Konversation hat der künstlerische Leiter Richard William zum Motto des diesjährigen Berliner Jazzfestes erklärt. Nun kann Konversation gestelzt und langweilig sein, aber auch anregend und spannend. Beim offiziellen Start des diesjährigen Festivals am Donnerstag – es hatte allerdings schon zwei kleinere „Vorkonzerte“ gegeben – musste man allerdings einige Zeit auf spannende Konversation warten. Und das nicht nur, weil Kulturstaatsministerin Monika Grütters (CDU) in ihrer Eröffnungsrede ein paar pflichtgemäße Floskeln zur großen Bedeutung des Jazz von sich gab und ihre Bemühungen um die Förderung dieses Genres pries. Und dass man natürlich mehr junge Menschen für diese Musik begeistern müsse, was ein Blick in das Auditorium im Huas der Berliner Festspiele tatsächlich dringend angeraten erscheinen lässt.
Doch dann gab es endlich Musik, und zwar von genau der Art, die das Nischendasein des Jazz erklärlich macht. Das zweifellos mit hervorragenden Musikern besetzte Quartett der Berliner Lokalmatadorin Julia Hülsmann (Piano) bot gepflegte Langeweile für Menschen, die zum Lachen in den Keller gehen und noch nie betrunken waren. Es passierte kaum etwas, weder rhythmisch, noch harmonisch, noch solistisch. Nur die als eine Art neuer Stern am deutschen Saxofonhimmel gefeierten Anna-Lena Schnabel als Gast deutete im letzten Stück des Sets, das treffenderweise „Burnout“ hieß, an, dass auch deutsche Jazzer anständig die Kuh fliegen lassen können.

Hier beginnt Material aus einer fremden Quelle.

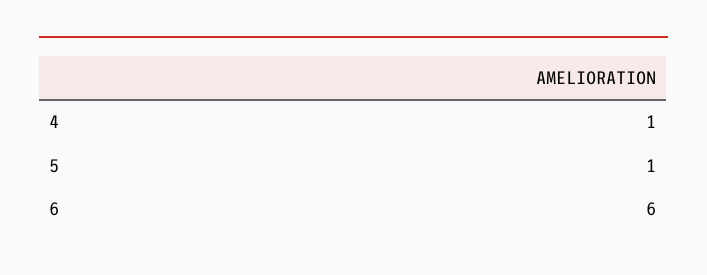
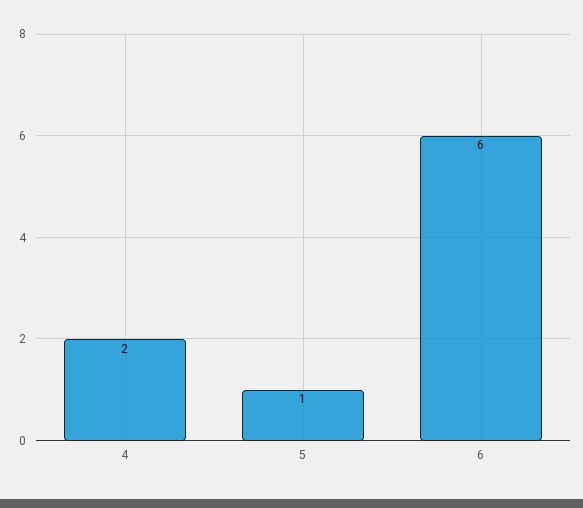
4: 1 -> 2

Beim zweiten Act kann man immerhin von Geschmacksfragen reden. Die norwegische Saxofonistin Mette Henriette und ihr mit Bläsern, Streichquartett, Bandoneon und Rhythmusgruppe üppig besetztes Ensemble bewegt sich irgendwo zwischen Neuer Musik und den fast schon esoterischen Elegien ihres Landsmanns Jan Garbarek, ein Eindruck der durch die eher jazzuntypische Psycho-Lightshow noch verstärkt wurde. Doch manchmal – besonders gegen Ende – ging den Stücken irgendwie die Luft aus. Dennoch: Man kann das mögen.
Dass der Abend doch noch ein erquickliches Ende fand, war dann dem alten Chikagoer Trompeten-Haudegen Wadada Leo Smith mit seinem Great Lakes Quartett zu verdanken. Beseelte Musik im Geiste von Miles Davis und den damals noch jungen freien Wilden wie Anthony Braxton. Spannungsgeladen, mal explosiv, mal meditativ, aber – und das muss für diesen Konzertabend leider hervorgehoben werden – niemals langweilig. Was bei Bass und Schlagzeug im Hülsmann-Quartett noch wie verbeamtete Rhythmusverwaltung anmutete, zelebrierren John Lindberg (Bass) und der faszinierend unberechenbar Marcus Gilmore (Drums ) als kleine, wilde Ritte durch gerade und ungerade Metren. Da wurden auf dem Bass keine schulmäßigen Changes gezupft und an den Drums keine ausgelatschten Licks aneinandergereiht; man ließ es grollen und rollen, um Bandleader Smith und dem Saxofonisten Jonathon Haffner die Basis für ihre expressiven Kaskaden zu bereiten. Das klang wie richtig gute Konversation oder auch einfach wie Jazz. Kann gerne so weitergehen.